2022-08-08 14:23国際

ペトロ新大統領が就任=初の左派政権、治安改善に期待―コロンビア

 【サンパウロ時事】南米コロンビアで7日、左翼ゲリラ出身で元ボゴタ市長のグスタボ・ペトロ新大統領(62)が就任した。任期は4年。中南米で米国と最も密接な関係を築いてきたコロンビアで、左派政権が誕生したのは初めてだ。
 ペトロ氏は就任演説で「国が二分されることを望んでいない。

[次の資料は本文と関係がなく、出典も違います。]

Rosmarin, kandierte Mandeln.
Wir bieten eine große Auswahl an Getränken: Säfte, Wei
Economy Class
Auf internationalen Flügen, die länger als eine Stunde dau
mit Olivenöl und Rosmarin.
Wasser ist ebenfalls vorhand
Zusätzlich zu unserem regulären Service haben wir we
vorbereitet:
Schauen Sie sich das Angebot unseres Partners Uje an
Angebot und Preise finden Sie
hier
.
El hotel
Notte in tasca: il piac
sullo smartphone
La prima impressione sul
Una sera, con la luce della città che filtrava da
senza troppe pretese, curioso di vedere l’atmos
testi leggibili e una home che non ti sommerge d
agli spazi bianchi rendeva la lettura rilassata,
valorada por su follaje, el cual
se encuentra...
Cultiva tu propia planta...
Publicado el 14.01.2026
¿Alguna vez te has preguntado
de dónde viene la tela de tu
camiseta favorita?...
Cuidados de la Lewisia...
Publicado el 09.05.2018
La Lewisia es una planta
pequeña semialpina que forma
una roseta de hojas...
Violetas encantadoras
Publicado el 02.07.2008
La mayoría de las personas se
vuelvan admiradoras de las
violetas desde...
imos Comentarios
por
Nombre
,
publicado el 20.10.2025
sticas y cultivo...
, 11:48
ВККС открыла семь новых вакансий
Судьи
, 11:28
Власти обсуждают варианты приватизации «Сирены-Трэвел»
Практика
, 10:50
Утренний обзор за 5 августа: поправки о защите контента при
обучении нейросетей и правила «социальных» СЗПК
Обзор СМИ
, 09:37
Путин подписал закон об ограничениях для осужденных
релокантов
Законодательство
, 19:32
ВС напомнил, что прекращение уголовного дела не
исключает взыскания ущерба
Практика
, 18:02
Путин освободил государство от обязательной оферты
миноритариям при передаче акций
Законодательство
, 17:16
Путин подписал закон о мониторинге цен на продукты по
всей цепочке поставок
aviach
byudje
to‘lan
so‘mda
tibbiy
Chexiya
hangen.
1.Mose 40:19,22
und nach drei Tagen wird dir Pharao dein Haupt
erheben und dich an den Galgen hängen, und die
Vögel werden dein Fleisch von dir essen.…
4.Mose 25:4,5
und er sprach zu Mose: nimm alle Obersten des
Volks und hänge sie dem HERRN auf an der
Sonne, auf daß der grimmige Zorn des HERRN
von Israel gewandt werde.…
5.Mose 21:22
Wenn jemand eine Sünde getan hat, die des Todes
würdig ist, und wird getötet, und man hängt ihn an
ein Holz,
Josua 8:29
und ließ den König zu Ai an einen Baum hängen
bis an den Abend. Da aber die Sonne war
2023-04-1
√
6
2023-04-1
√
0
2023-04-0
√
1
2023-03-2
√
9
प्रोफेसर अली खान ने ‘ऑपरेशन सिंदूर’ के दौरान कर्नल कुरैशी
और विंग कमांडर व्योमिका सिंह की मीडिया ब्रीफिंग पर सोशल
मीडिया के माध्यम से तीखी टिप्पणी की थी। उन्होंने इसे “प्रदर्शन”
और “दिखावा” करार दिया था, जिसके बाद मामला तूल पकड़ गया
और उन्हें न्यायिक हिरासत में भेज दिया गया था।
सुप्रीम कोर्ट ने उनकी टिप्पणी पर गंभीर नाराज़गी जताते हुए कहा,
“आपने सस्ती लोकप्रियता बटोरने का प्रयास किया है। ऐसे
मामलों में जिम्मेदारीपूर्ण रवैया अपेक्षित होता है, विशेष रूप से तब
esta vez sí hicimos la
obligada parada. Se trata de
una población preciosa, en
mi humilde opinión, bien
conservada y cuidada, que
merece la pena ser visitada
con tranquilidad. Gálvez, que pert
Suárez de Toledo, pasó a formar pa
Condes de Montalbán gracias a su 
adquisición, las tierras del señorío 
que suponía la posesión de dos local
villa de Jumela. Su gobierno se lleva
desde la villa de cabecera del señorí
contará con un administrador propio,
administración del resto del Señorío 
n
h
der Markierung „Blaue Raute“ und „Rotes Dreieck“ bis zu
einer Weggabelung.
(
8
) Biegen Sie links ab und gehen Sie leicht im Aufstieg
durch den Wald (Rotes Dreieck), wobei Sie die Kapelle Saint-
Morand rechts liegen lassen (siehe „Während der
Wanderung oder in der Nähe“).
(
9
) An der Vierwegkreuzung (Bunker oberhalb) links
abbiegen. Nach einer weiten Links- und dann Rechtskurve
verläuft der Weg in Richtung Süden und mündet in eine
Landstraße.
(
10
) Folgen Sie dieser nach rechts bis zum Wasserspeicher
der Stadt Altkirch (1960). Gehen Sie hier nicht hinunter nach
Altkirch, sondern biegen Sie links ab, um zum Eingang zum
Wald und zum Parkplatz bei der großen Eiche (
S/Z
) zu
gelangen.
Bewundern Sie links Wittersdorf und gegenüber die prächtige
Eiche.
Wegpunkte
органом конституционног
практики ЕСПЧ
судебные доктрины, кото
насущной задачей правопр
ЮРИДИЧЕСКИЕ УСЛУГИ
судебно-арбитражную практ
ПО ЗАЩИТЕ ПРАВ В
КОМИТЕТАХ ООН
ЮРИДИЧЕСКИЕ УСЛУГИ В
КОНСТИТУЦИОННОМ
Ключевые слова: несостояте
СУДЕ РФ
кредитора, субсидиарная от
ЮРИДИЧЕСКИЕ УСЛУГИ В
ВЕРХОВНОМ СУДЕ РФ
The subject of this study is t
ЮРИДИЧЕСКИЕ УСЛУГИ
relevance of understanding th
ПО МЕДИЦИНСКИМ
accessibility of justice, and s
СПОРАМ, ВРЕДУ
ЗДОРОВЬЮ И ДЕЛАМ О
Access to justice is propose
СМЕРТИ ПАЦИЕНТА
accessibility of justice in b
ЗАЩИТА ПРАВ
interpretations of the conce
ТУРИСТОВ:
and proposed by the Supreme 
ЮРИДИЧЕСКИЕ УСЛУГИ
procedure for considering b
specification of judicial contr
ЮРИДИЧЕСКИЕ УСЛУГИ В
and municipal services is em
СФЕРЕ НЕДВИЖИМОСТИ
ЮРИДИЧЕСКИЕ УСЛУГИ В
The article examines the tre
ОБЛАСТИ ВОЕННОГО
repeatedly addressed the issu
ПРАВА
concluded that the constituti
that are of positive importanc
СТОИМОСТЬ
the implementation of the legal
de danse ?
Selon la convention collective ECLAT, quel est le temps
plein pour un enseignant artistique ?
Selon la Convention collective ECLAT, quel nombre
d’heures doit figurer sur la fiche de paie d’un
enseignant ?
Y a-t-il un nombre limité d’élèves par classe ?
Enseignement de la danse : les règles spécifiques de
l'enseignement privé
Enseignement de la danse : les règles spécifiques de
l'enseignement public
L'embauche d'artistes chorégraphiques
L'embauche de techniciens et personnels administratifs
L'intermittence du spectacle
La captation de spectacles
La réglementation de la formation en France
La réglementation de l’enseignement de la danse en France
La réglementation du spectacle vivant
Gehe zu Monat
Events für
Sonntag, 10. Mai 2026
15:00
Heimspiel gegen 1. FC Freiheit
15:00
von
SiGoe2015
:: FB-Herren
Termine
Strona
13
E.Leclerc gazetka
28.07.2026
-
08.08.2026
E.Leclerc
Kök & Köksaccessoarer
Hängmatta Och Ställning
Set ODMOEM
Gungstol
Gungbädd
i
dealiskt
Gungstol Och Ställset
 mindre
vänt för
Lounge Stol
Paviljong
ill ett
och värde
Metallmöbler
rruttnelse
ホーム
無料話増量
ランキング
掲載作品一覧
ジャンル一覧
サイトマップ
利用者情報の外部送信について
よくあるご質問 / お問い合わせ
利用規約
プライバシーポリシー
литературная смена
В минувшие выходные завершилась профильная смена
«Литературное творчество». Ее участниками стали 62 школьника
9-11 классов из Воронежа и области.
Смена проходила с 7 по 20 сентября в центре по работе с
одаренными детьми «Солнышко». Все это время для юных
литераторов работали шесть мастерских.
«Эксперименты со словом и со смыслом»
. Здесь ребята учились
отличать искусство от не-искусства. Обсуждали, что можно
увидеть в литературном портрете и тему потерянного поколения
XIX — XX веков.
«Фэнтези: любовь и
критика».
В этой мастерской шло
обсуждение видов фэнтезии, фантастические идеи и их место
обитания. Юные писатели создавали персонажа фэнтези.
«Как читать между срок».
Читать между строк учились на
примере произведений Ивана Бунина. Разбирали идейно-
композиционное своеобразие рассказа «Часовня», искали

強く、公正で、団結したコロンビアにしたい」と強調。保守層や中道層に結束を呼び掛けた。
 コロンビアは世界最大のコカイン産地。2016年に当時最大の左翼ゲリラ「コロンビア革命軍」(FARC)と政府が和平合意に達し、半世紀にわたる内戦が終結した後も、治安機関と麻薬密売組織やFARC残党、別の左翼ゲリラ「民族解放軍」(ELN)との小規模な戦闘が散発している。
 ペトロ氏は「武装勢力には武器を置くよう求める。和平、暴力放棄の見返りとして、法的な恩恵を与える」と呼び掛けた。さらに、米国と共同で取り組んできた麻薬対策について「麻薬戦争は失敗に終わった」と断じ、米政府と距離を置く姿勢を示した。